Is there any sort of silver lining here? When technology drives massive change, as has happened in my own professional life in the graphic arts industry, there's a complex winnowing and a widening split, with most of the profits concentrated in the hands of fewer players who emerge on top, just as Pearlstein predicts. The basic technology, though, spreads into the hands of more and more people. In 1981, when we bought our first computer, "desktop publishing" was still a term of the future; graphic designers like me were going to be put out of business by all the people who would be able to do our job, once they had access to the technology.

To some extent that was true. The people who were able and willing to adapt did survive, but when things shook out, it also became clear that the average person, office, or company could only "design" on an "average" level: professionals who learned to use the new technology continued to be in demand for higher-quality artistic web and publication design. As Oscar Peterson said about the first digital synthesizers, which he embraced, "It don't swing if you don't swing."

Writers will continue to need good editors, readers will still look for higher-quality writing. The ability to publish your book on Amazon is now open to anyone. The question is whether there is any money in it.

As happened in "desktop publishing," in the early years of a technology's availability, everyone wants to get on board, and that's certainly been true of writing and publishing on the web. There's even an egalitarian ethos that arises: let's all share our work for free. Of course, this also means that people in the existing system feel threatened, and try to denigrate and exclude those who are advocating the new systems.

It's obvious that as the larger publishing houses merge and find themselves squeezed financially, taking risks on experimental, innovative writing -- especially where the audience may be limited, as it is for most poetry, for example -- has already become less and less viable. Academic publishing and journals are becoming, in my opinion, an increasingly  insular club. So, for truly creative writing, writing by people who don't fit into the existing systems, writing that crosses genres and boundaries and takes risks -- the sorts of things that small presses and independent bookstores once championed -- online publishing is one of the only remaining solutions. Doesn't some of that work also deserve to be in print?  Yes. But we've yet to figure out how the economy of it can work for everyone's benefit.

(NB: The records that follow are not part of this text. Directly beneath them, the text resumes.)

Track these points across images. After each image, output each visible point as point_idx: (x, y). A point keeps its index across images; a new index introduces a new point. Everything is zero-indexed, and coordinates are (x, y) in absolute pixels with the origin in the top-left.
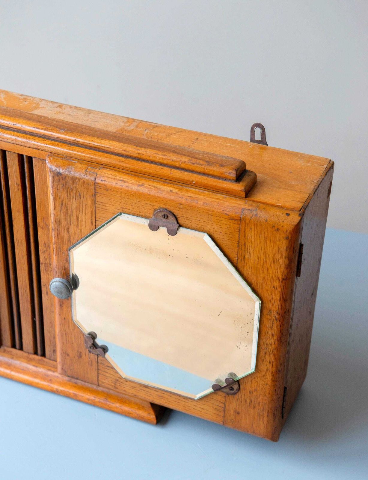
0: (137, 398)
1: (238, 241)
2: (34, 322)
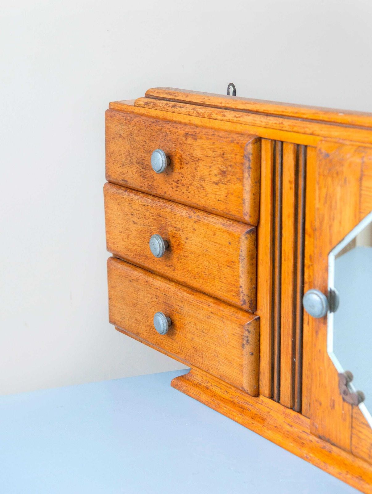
2: (293, 364)
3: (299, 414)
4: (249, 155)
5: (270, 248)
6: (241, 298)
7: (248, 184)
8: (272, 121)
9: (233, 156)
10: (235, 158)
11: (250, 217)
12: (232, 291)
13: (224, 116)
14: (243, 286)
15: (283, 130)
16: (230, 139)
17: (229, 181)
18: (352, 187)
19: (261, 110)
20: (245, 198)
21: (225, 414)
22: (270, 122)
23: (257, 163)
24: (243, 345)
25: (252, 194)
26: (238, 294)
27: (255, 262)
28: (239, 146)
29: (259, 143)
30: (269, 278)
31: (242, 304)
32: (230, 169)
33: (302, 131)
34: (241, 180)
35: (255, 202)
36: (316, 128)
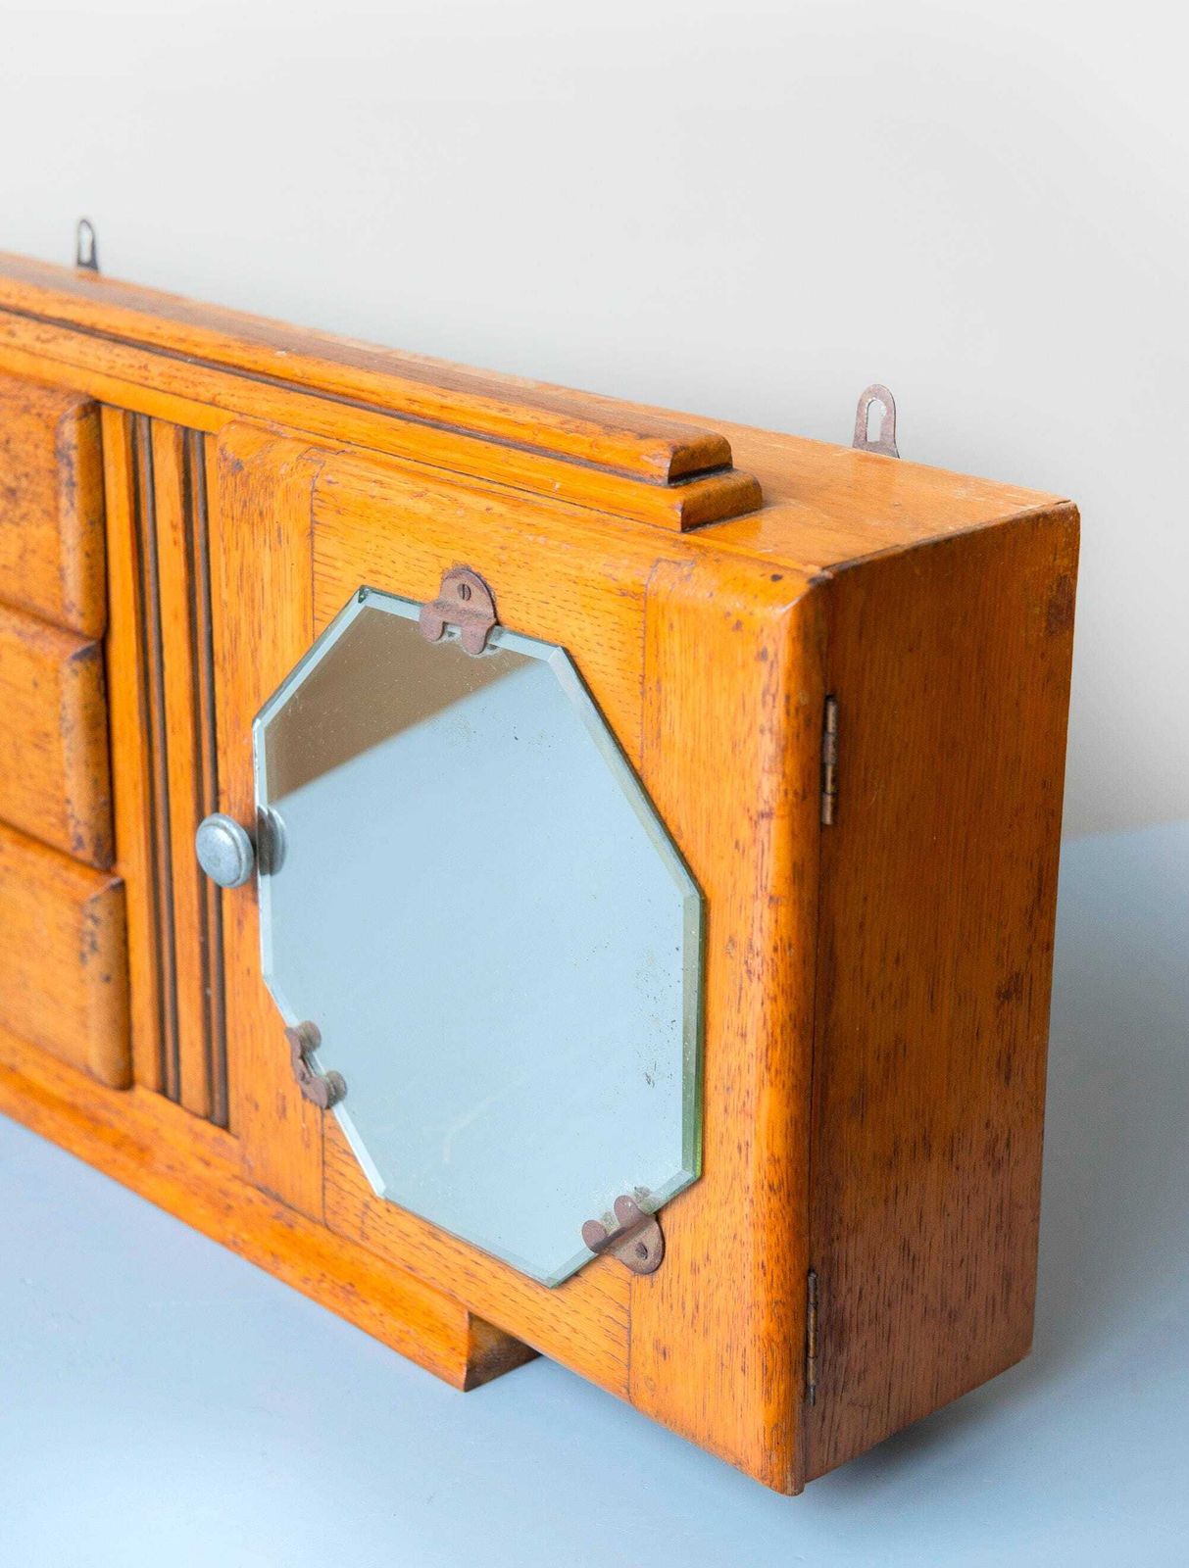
0: (415, 1278)
1: (641, 672)
2: (206, 1001)
3: (224, 1134)
4: (69, 449)
5: (139, 698)
6: (71, 830)
7: (72, 526)
8: (124, 357)
9: (30, 448)
10: (36, 457)
11: (82, 615)
12: (48, 812)
13: (12, 334)
14: (74, 800)
15: (149, 387)
16: (23, 402)
17: (24, 517)
18: (294, 549)
19: (101, 326)
20: (65, 564)
21: (49, 1137)
22: (120, 362)
23: (90, 471)
24: (83, 956)
25: (83, 554)
26: (64, 820)
27: (103, 735)
28: (42, 425)
29: (93, 416)
30: (140, 779)
31: (75, 849)
32: (24, 483)
33: (191, 392)
34: (53, 515)
35: (92, 577)
36: (221, 385)
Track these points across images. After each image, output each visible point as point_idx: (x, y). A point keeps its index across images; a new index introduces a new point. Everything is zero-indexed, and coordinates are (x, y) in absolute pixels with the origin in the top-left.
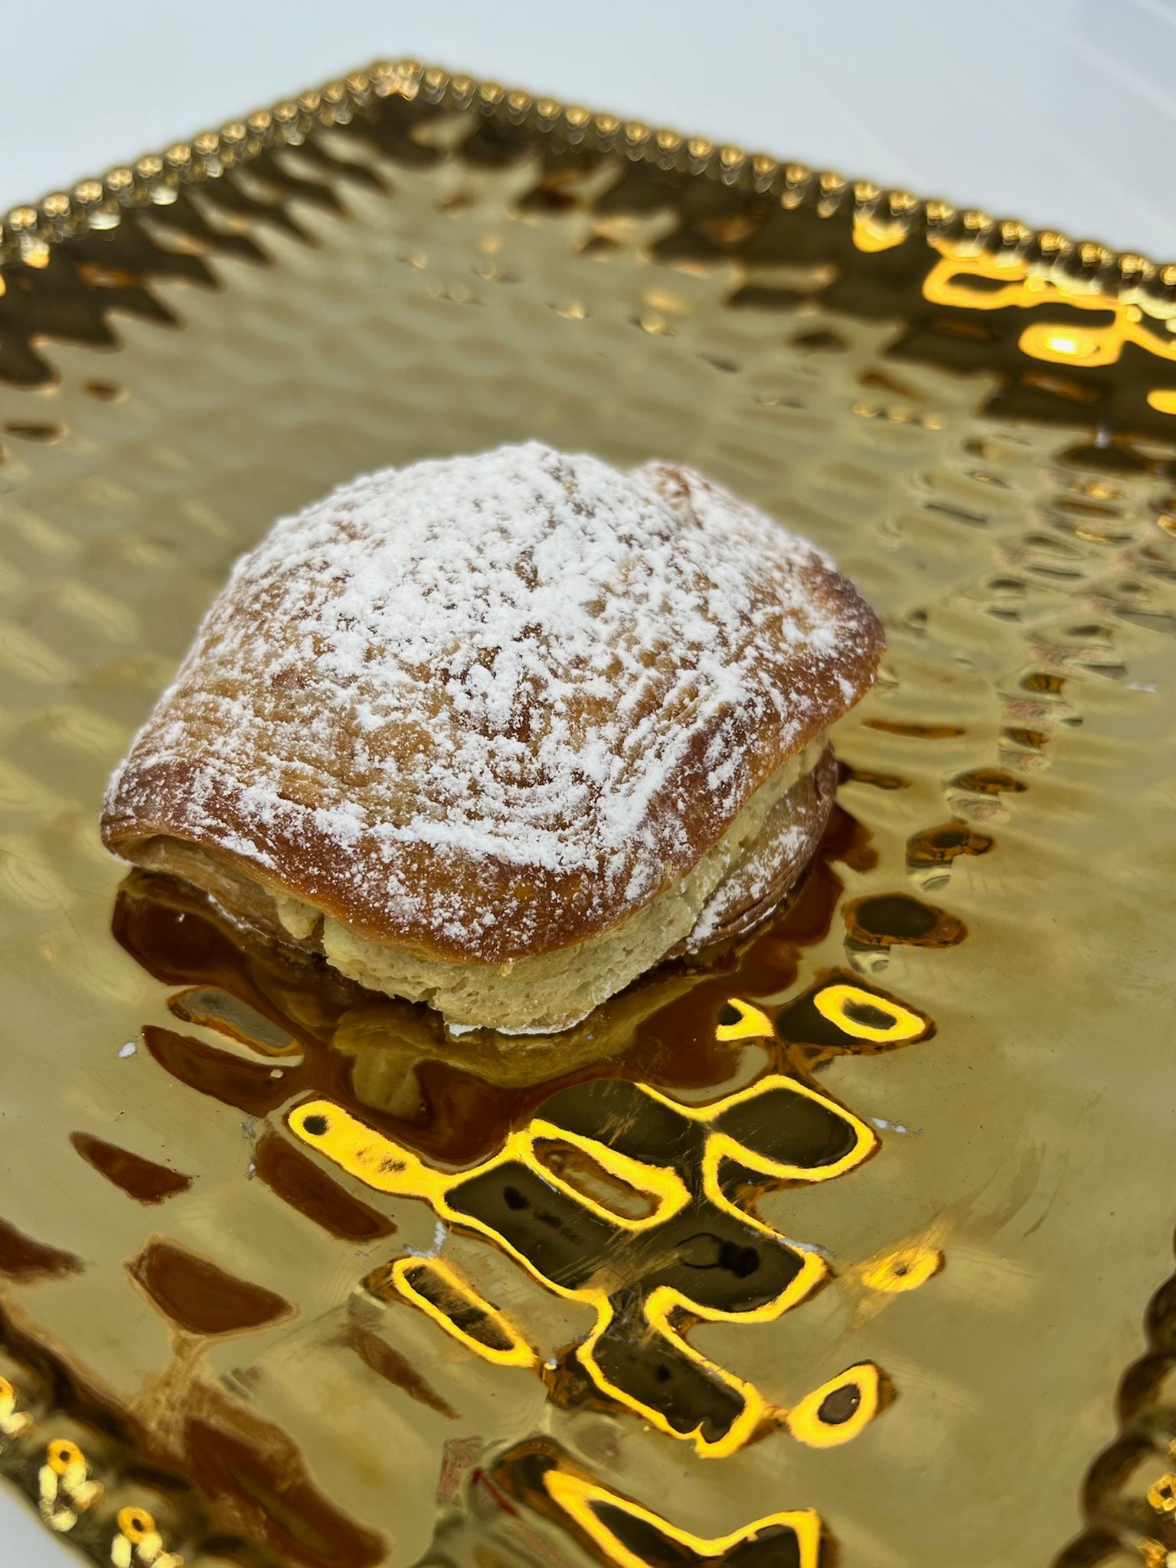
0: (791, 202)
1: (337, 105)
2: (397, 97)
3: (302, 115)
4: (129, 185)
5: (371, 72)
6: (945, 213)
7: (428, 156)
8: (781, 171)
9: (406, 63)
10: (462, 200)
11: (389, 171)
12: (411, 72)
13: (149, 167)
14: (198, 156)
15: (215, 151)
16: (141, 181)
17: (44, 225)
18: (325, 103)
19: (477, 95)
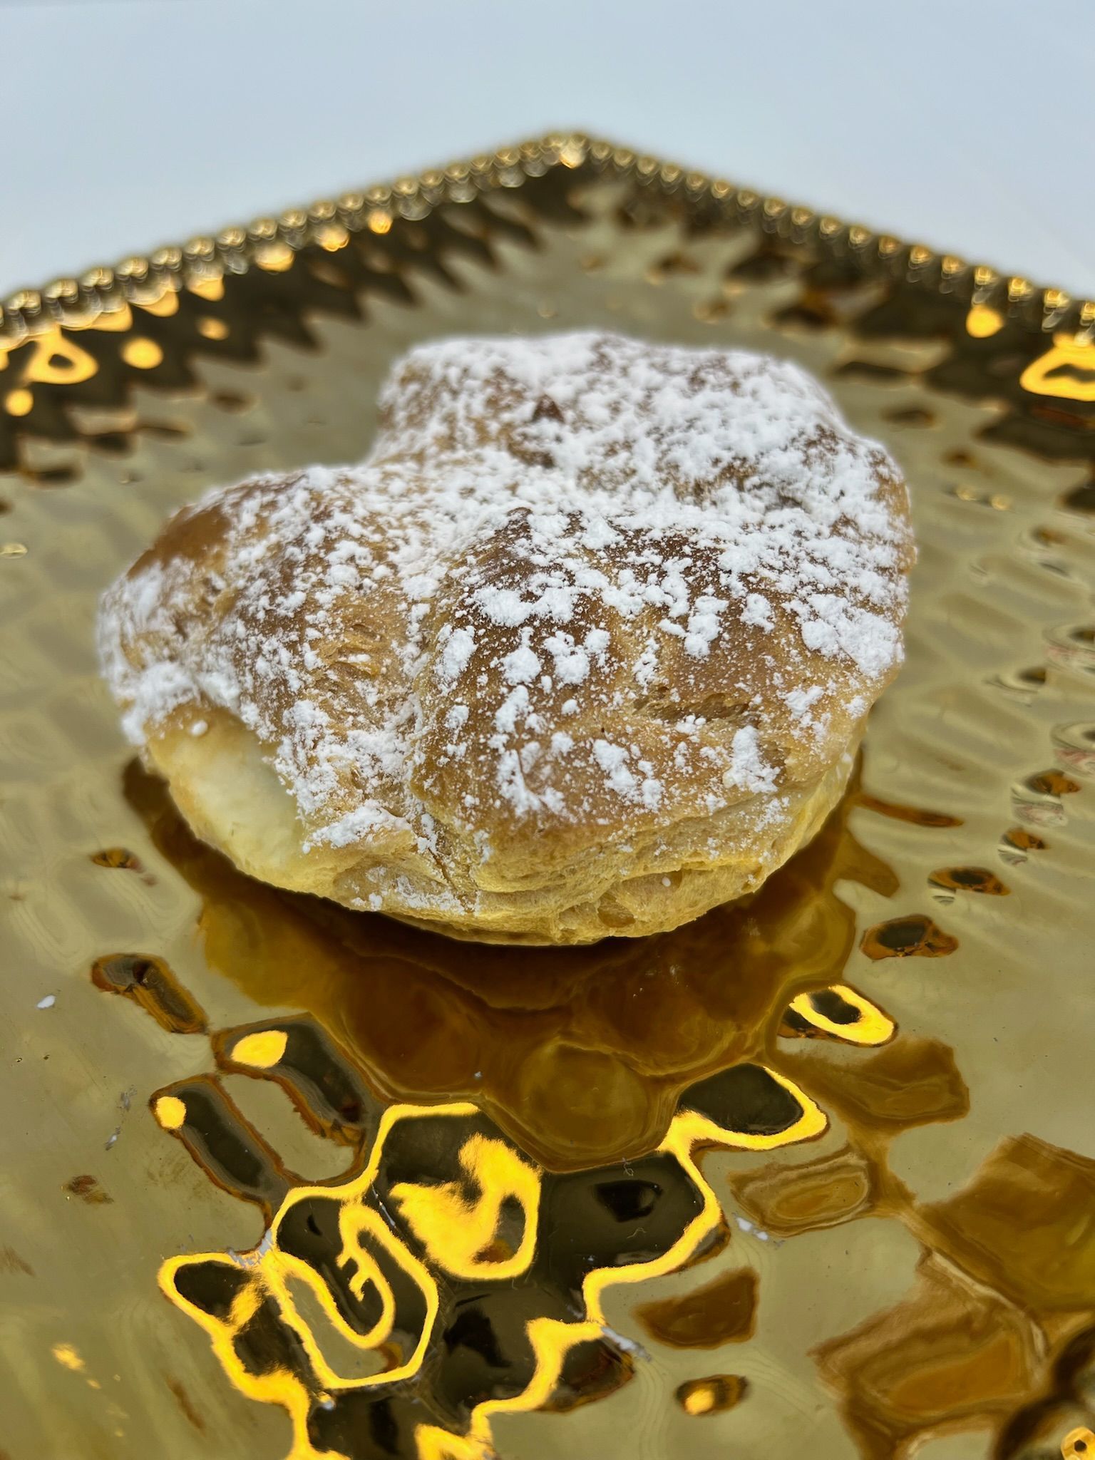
1: (508, 169)
2: (561, 167)
3: (472, 178)
4: (301, 227)
5: (543, 145)
6: (1062, 301)
7: (580, 218)
8: (906, 251)
9: (579, 136)
10: (600, 261)
11: (547, 232)
12: (581, 144)
13: (321, 212)
14: (368, 207)
15: (385, 202)
16: (312, 223)
17: (219, 255)
18: (496, 167)
19: (635, 168)
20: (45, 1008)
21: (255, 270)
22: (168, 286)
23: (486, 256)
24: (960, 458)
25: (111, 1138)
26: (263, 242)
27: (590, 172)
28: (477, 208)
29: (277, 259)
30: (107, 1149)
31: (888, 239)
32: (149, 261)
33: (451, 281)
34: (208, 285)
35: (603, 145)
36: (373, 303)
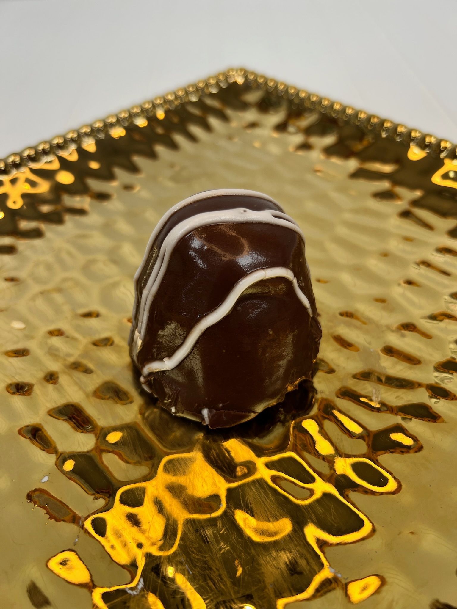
0: (384, 135)
1: (212, 85)
2: (235, 83)
3: (198, 90)
4: (127, 118)
5: (227, 74)
6: (448, 145)
7: (244, 106)
8: (382, 122)
9: (241, 70)
10: (253, 125)
11: (229, 112)
12: (242, 73)
13: (135, 110)
14: (154, 106)
15: (161, 104)
16: (132, 116)
17: (93, 132)
18: (207, 85)
19: (266, 83)
20: (45, 482)
21: (109, 137)
22: (73, 147)
23: (207, 127)
24: (406, 214)
25: (75, 540)
26: (112, 125)
27: (248, 86)
28: (200, 104)
29: (118, 132)
30: (74, 545)
31: (374, 116)
32: (64, 137)
33: (192, 138)
34: (90, 145)
35: (253, 73)
36: (160, 149)
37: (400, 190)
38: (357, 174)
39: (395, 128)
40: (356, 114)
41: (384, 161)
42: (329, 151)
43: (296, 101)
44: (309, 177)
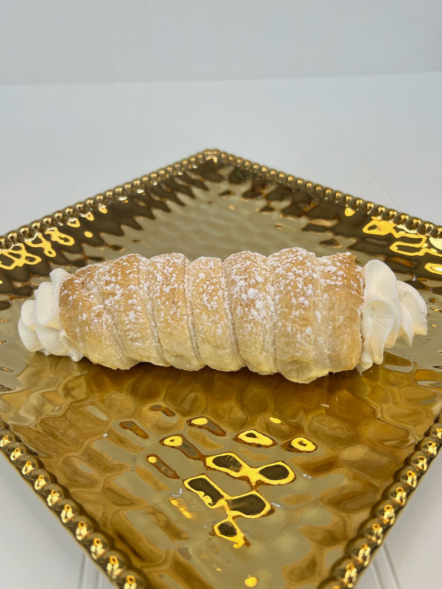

There are opportunities, I believe, for a vibrant micro-publishing effort for high-quality, short-run books and journals, running out of sight of the warring Titans of the big-league publishing industry. Frankly, that's up to us, and much more discussion and experimentation are necessary before sustainable systems develop, and writers, editors, publishers and internet-based arts-community-builders are able to work creatively without burning out.

1) It may be a radical concept, but I think serious poets and writers (especially those emerging from blogging and online grassroots communities, rather than the academia and the traditional literary world) need to gain the self-respect and confidence to refrain from publishing all their work for free online, so that their collected works in print gain in value and desirability. More on this in a subsequent post.

2) Publishers will need to develop innovative ways of getting the word out about new titles, hand-in-hand with writers and journals. Distribution and marketing remain the most difficult areas for small publishers.

3) Readers need to support these efforts by buying the works of writers they read and admire on the web, perhaps using more of their book-buying dollars for short-run books and chapbooks, and using the library more for mass-market titles.

Nobody is going to get rich, but everyone stands to benefit. The kind of cut-throat competition that makes headlines has no place here; we all need each other. Without the development of a mutually-sustaining micro-economy for short-run editions of poetry, essays, and prose, we risk losing the ability to preserve these voices and this kind of writing. People will continue to write, but their work will flicker into and out of our consciousness, disappearing shortly after it's posted on the web.

And that, in my view, is not progress at all.